PROBLEM REQUIREMENTS: Transcribe the following entries letter for letter, without the pictures.

SOURCE INFORMATION:
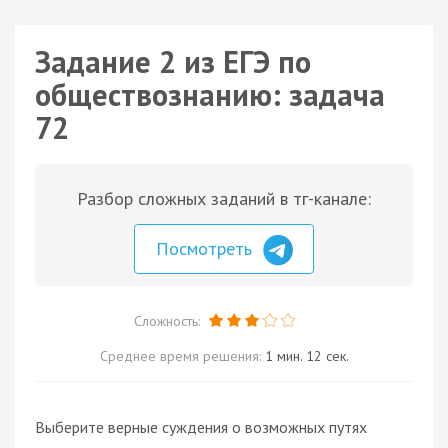
Задание 2 из ЕГЭ по
обществознанию: задача
72
Разбор сложных заданий в тг-канале:
Посмотреть
Сложность:
Среднее время решения:
1 мин. 12 сек.
Выберите верные суждения о возможных путях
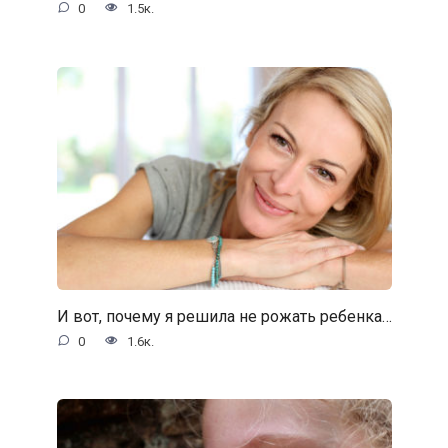
0
1.5к.
И вот, почему я решила не рожать ребенка…
0
1.6к.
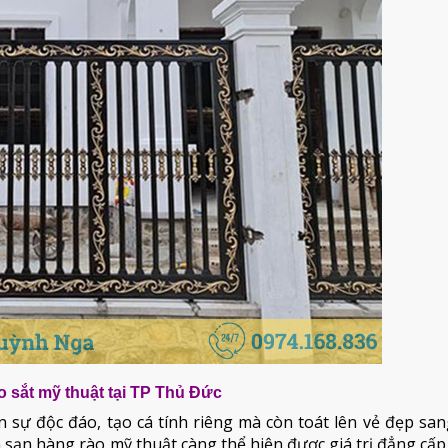
 sắt mỹ thuật tại TP Thủ Đức
sự độc đáo, tạo cá tính riêng mà còn toát lên vẻ đẹp san
ch sạn hàng rào mỹ thuật càng thể hiện được giá trị đẳng cấp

EXPECTED ANSWER:
Задание 2 из ЕГЭ по
обществознанию: задача
72
Разбор сложных заданий в тг-канале:
Посмотреть
Сложность:
Среднее время решения:
1 мин. 12 сек.
Выберите верные суждения о возможных путях
0
1.5к.
И вот, почему я решила не рожать ребенка…
0
1.6к.
 sắt mỹ thuật tại TP Thủ Đức
sự độc đáo, tạo cá tính riêng mà còn toát lên vẻ đẹp san
ch sạn hàng rào mỹ thuật càng thể hiện được giá trị đẳng cấp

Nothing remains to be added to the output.